Let \(X = \{0, 1, 3\}\), \(M(x, y, t) = e^{-\frac{(x - y)^{2}}{t}}\), \(T = T_{P} \). Then \((X,M,T)\) is a complete b-fuzzy metric space with \(b=2\). Define the function \(f: X \to X\) as follows: \(f0=f1=1\), \(f3=0\).

Observe that if \(x = y \) or \(x, y \in \{ 0, 1 \} \), then \(M(fx, fy, t) = 1\), \(t > 0 \), and condition (2.13) is fulfilled.

Let \(x=1\) and \(y=3\). Then since \(\lambda \in (\frac{1}{9}, \frac{1}{4})\), we have that

$$ M(fx,fy,t)=e^{-\frac{1}{t}}\geq \min \bigl\{ e^{-\frac{9\lambda }{t}}, e^{- \frac{\lambda }{t}}, e^{-\frac{9\lambda }{t}}, e^{-\frac{\lambda }{t}}, 1\bigr\} . $$

Let \(x=1\) and \(y=3\).

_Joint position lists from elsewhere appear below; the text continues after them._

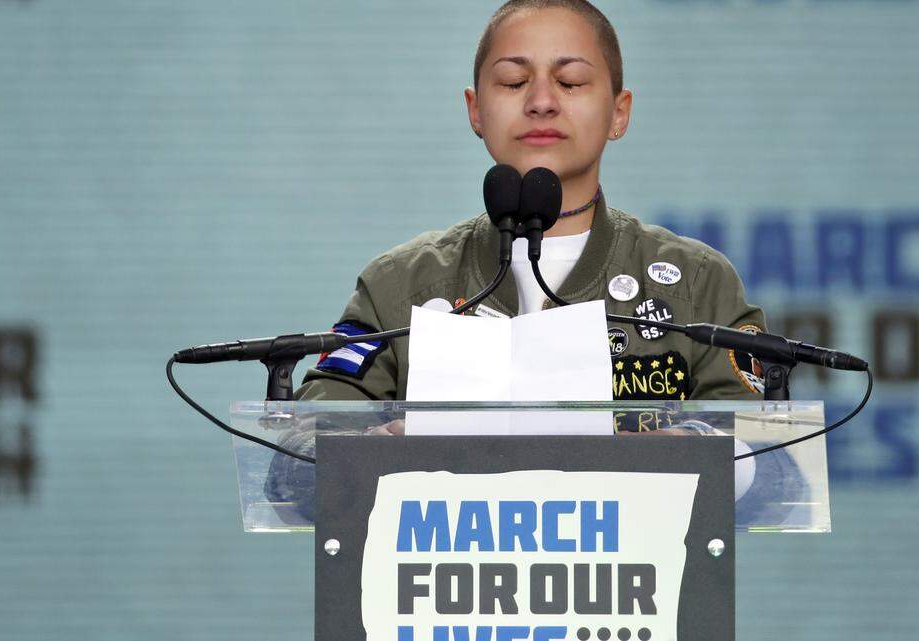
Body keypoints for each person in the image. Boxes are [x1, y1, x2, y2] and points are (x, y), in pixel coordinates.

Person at [296, 0, 767, 407]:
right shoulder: (400, 286)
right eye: (514, 81)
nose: (542, 102)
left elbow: (768, 458)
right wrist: (380, 449)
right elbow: (304, 448)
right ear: (476, 109)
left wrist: (684, 448)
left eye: (571, 81)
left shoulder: (698, 285)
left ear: (618, 112)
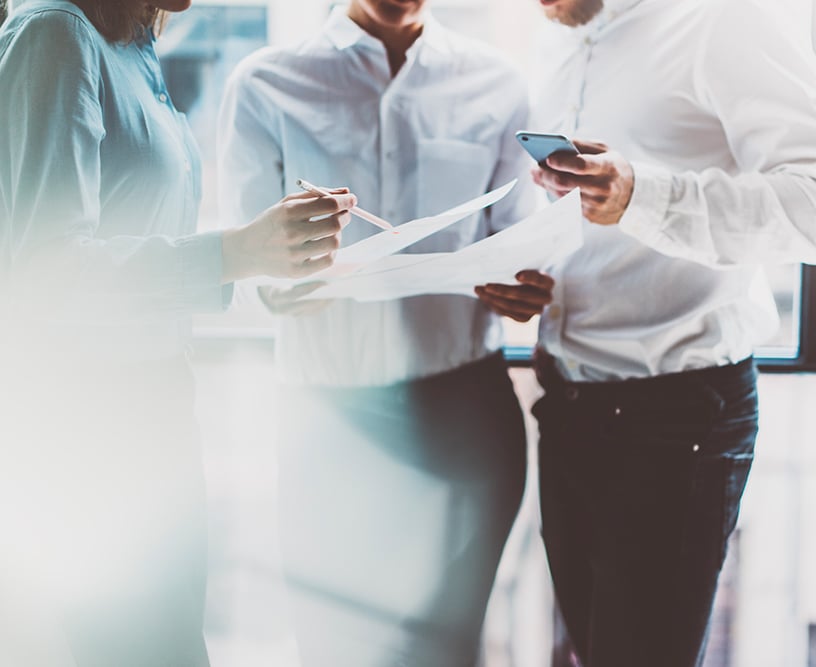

Then selecting λ from the interval \((\frac{1}{9}, \frac{1}{4})\), we get that

$$ M(fx,fy,t)=e^{-\frac{1}{t}}\geq \min \bigl\{ e^{-\frac{4\lambda }{t}}, 1, e^{- \frac{9\lambda }{t}}, e^{-\frac{\lambda }{t}},e^{-\frac{\lambda }{t}} \bigr\} . $$

Similarly, if \(x=3\) and \(y=1\) as well as \(x=3\) and \(y=1\), we conclude that for \(\lambda \in (\frac{1}{9}, \frac{1}{4})\), condition (2.13) is fulfilled for all \(x,y \in X\) and \(t>0\).

Therefore all conditions of Theorem 2.8 are satisfied, and \(x=1\) is a unique fixed point.

Remark 2.9

Open problem: Find an example that supports Theorem 2.8 but conditions (2.1) and (2.8) are not satisfied.

Remark 2.10

Finally, we can ask the following question:

Prove Lemma 2.1 for the case \(\lambda \in [1/b, 1)\).